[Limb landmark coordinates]
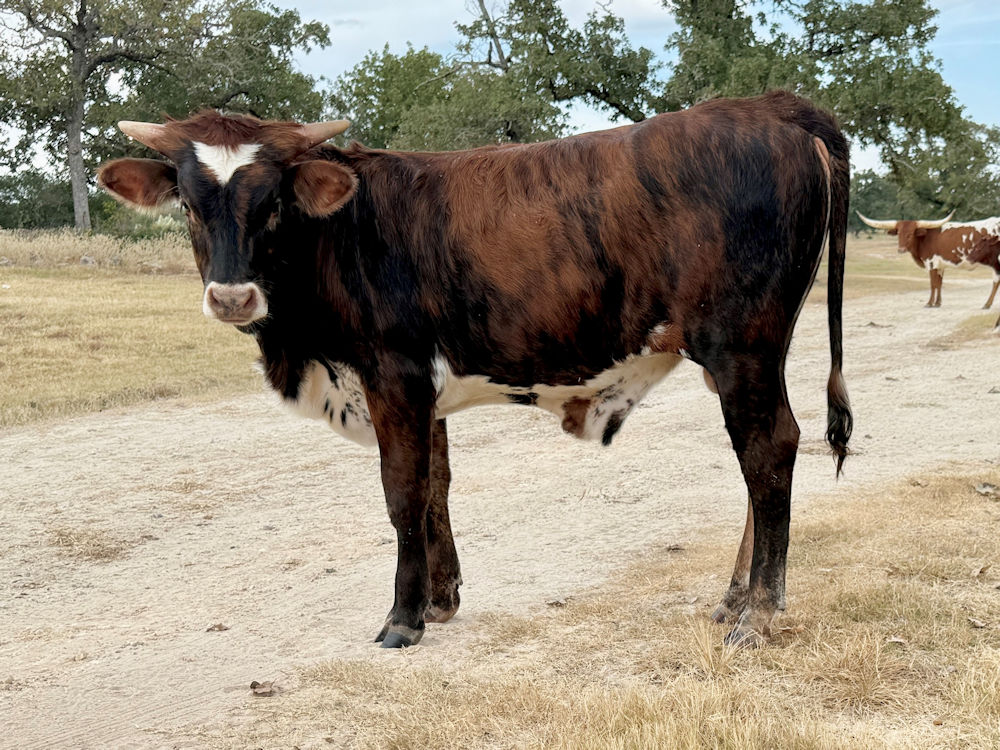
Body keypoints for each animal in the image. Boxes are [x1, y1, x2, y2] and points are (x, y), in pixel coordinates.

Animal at [97, 90, 852, 649]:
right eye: (188, 203)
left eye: (274, 202)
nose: (231, 297)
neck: (341, 235)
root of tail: (773, 107)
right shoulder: (421, 394)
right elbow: (436, 487)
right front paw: (440, 599)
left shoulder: (392, 377)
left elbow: (402, 494)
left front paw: (403, 619)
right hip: (748, 352)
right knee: (761, 463)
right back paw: (735, 599)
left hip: (741, 346)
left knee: (770, 450)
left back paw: (759, 612)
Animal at [857, 212, 1000, 310]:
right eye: (898, 233)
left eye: (911, 234)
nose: (901, 249)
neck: (924, 238)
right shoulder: (940, 266)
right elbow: (939, 284)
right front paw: (938, 303)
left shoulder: (931, 263)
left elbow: (933, 284)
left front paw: (929, 303)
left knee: (995, 282)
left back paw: (987, 304)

* [EXERCISE GOAL]
Could you repeat all of the entries exactly, without any of the images?

* [ANSWER TO THIS TASK]
Body keypoints for each animal in the image. Boxes are [x1, y1, x2, y2] and points are (x, y), in pixel coordinates.

Animal at [97, 90, 852, 649]:
right eye: (188, 203)
left eye: (274, 202)
nose: (231, 297)
neck: (341, 235)
root of tail: (773, 107)
right shoulder: (421, 394)
right elbow: (436, 487)
right front paw: (440, 599)
left shoulder: (392, 377)
left elbow: (402, 494)
left front paw: (403, 619)
right hip: (748, 352)
right knee: (761, 463)
right back paw: (735, 599)
left hip: (741, 346)
left knee: (770, 450)
left back paw: (759, 612)
Animal at [857, 212, 1000, 310]:
right eye: (898, 233)
left eye: (911, 234)
nose: (901, 249)
neck: (924, 238)
right shoulder: (940, 266)
right elbow: (939, 284)
right front paw: (938, 303)
left shoulder: (931, 263)
left elbow: (933, 284)
left front paw: (929, 303)
left knee: (995, 282)
left back paw: (987, 304)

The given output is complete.